Что касается болезни нищего, врач затруднился поставить точный диагноз. По симптомам заболевание походило на проказу, однако на самом деле это оказалась не она. Щеки бедняги были изъедены полностью, плоти почти не осталось; нос также частично сгнил; один глаз казался ненормально обнаженным, почти подвешенным к глазнице. Врачи так и не смогли открыть великану рот — челюсти как будто склеились. Неудивительно, что пациент пребывал в крайней степени истощения. Он был способен глотать только жидкие продукты, которые приходилось вводить ему в рот через крошечные отверстия между сгнившими зубами.
В середине дня Джереми отправился в обратный путь. У Фрэнсиса Кеораза большие связи; можно предположить, что печальная история о человеке-животном достигла его ушей и богач велел своим подручным разыскать несчастное создание — при правильной организации дела это проще простого.

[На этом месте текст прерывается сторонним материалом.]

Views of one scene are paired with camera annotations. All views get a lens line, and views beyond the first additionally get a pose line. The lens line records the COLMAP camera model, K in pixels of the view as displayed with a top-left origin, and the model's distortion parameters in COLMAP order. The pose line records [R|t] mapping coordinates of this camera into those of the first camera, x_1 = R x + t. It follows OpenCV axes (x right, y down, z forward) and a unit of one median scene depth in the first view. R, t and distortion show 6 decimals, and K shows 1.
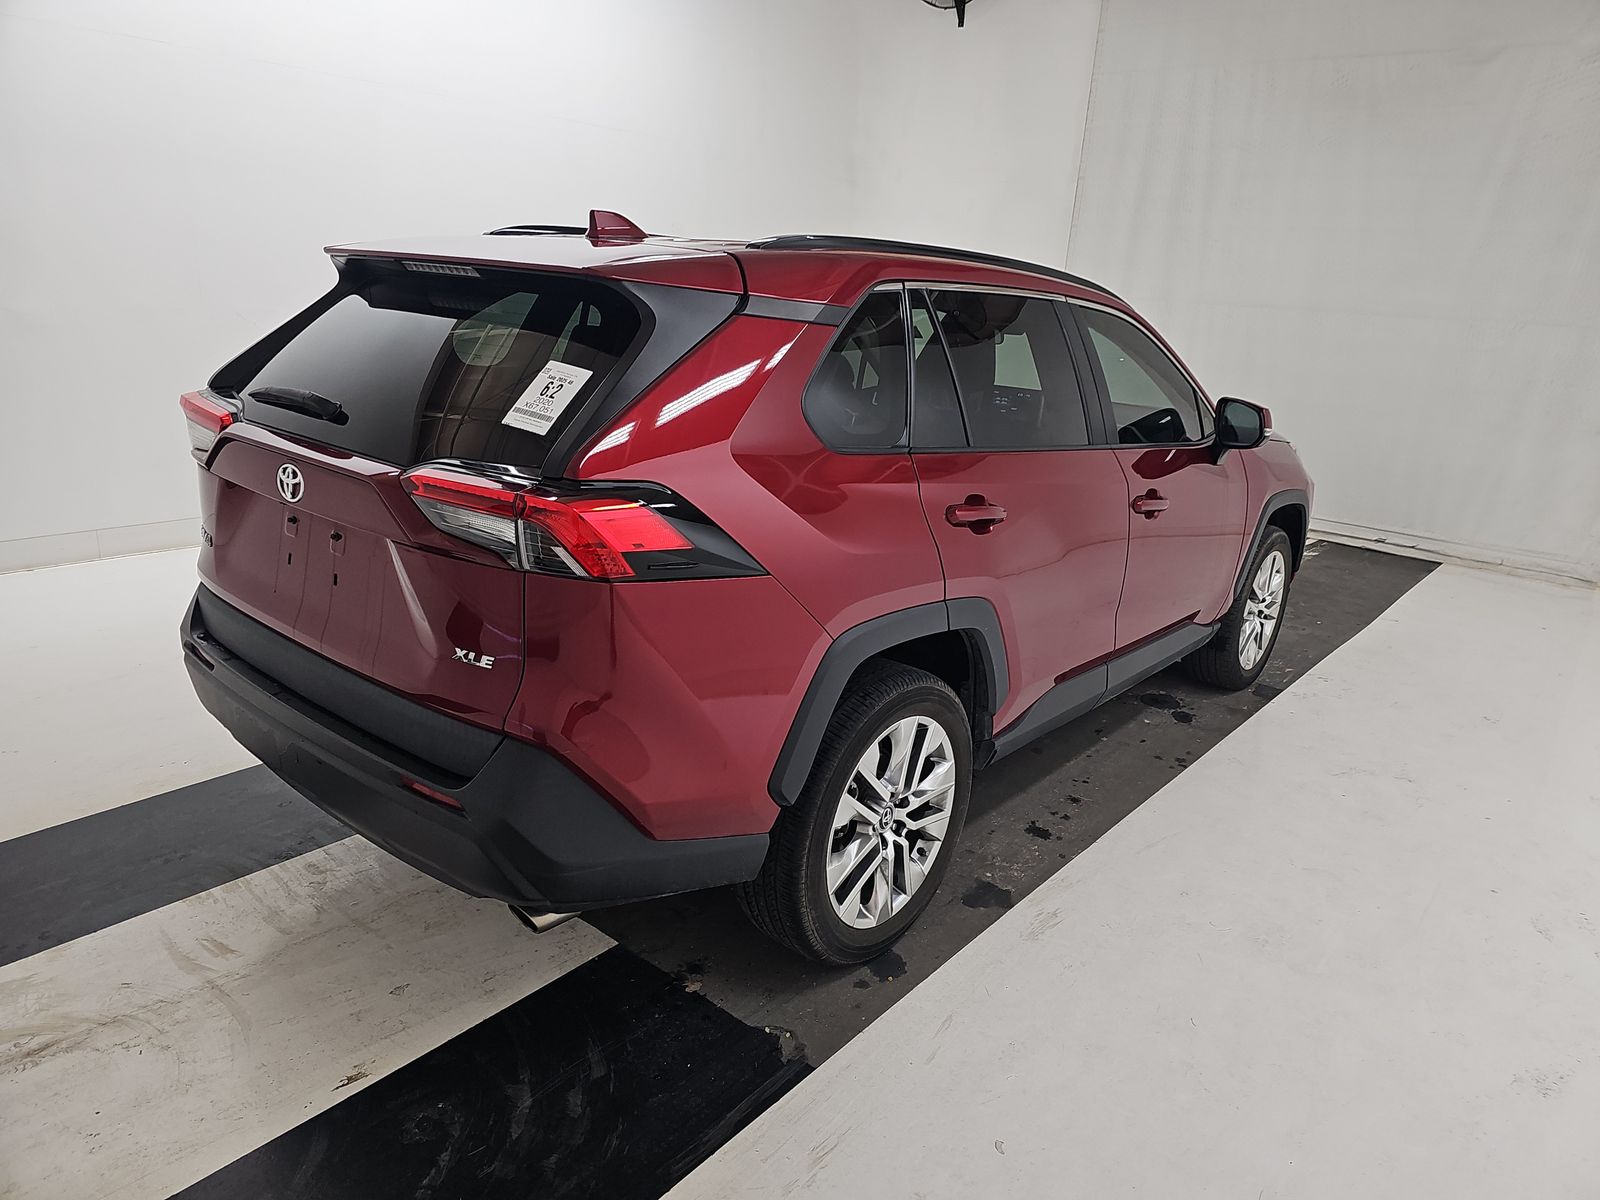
lens RADIAL K [[1039.3, 0, 846.6], [0, 1039.3, 598.6], [0, 0, 1]] dist [0.053540, -0.057904]
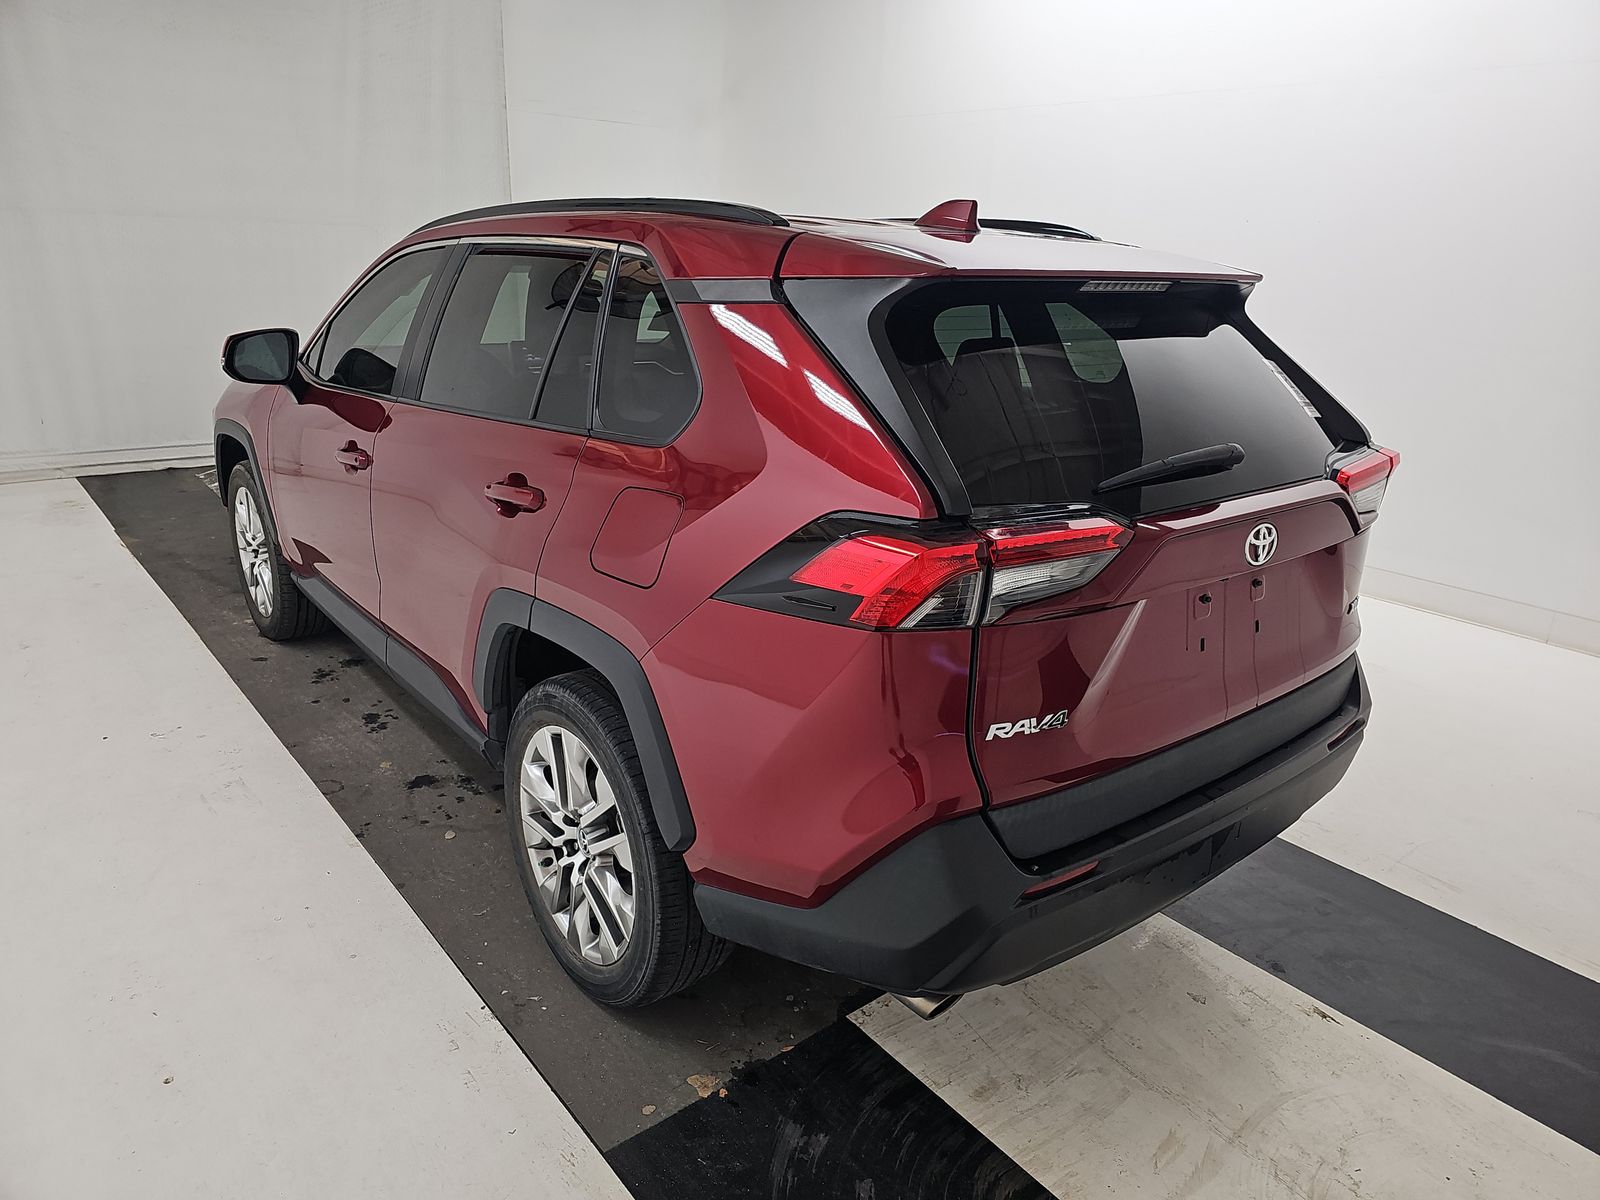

Тот, кого Азим считал демоном-гул, в настоящее время был заперт или просто жил в каком-нибудь тайном помещении. Кеораз присматривал за ним, давал ему пищу и крышу над головой.
Джереми обосновался в кафе, расположенном на террасе среди садов Королевского яхт-клуба, недалеко от места его работы; сидя за столиком, он наблюдал, как солнечный свет отражается от напоминавшей платину поверхности Нила. Мысленно он составлял отчет. Чернокожий гигант, без сомнения, иммигрант из Судана. Ребенком беднягу прогнали из семьи, после того как болезнь, какой бы она ни была, его изуродовала. Он вырос в одной из лачуг квартала Шубра — месте столь же диком, как саванна с африканскими хищниками. Сюда еще не проникли ни полиция, ни гражданское право. Это целая вселенная, не подчиняющаяся никаким правилам и скрытая от посторонних взглядов. Одинокий и обезображенный, негр поступал в соответствии с собственными представлениями об этом жутком мире. Не зная никаких правил, он изобрел их для себя сам. Возможно, с точки зрения развития сознания этот человек вообще не повзрослел. Он оставался ребенком, всю жизнь страдавшим из-за своей болезни. Еще до изгнания из семьи родители донимали его обидными шуточками, а ровесники — пинками и тумаками. Да, гипотеза казалась вполне правдоподобной. А затем со дна его души поднялась звериная ненависть к этому миру. Жестокость была лишь отражением перенесенных им страданий. Дети казались ему причиной всех его бед, источником одиночества. И гнев несчастного существа наконец нашел выход. Вот что произошло.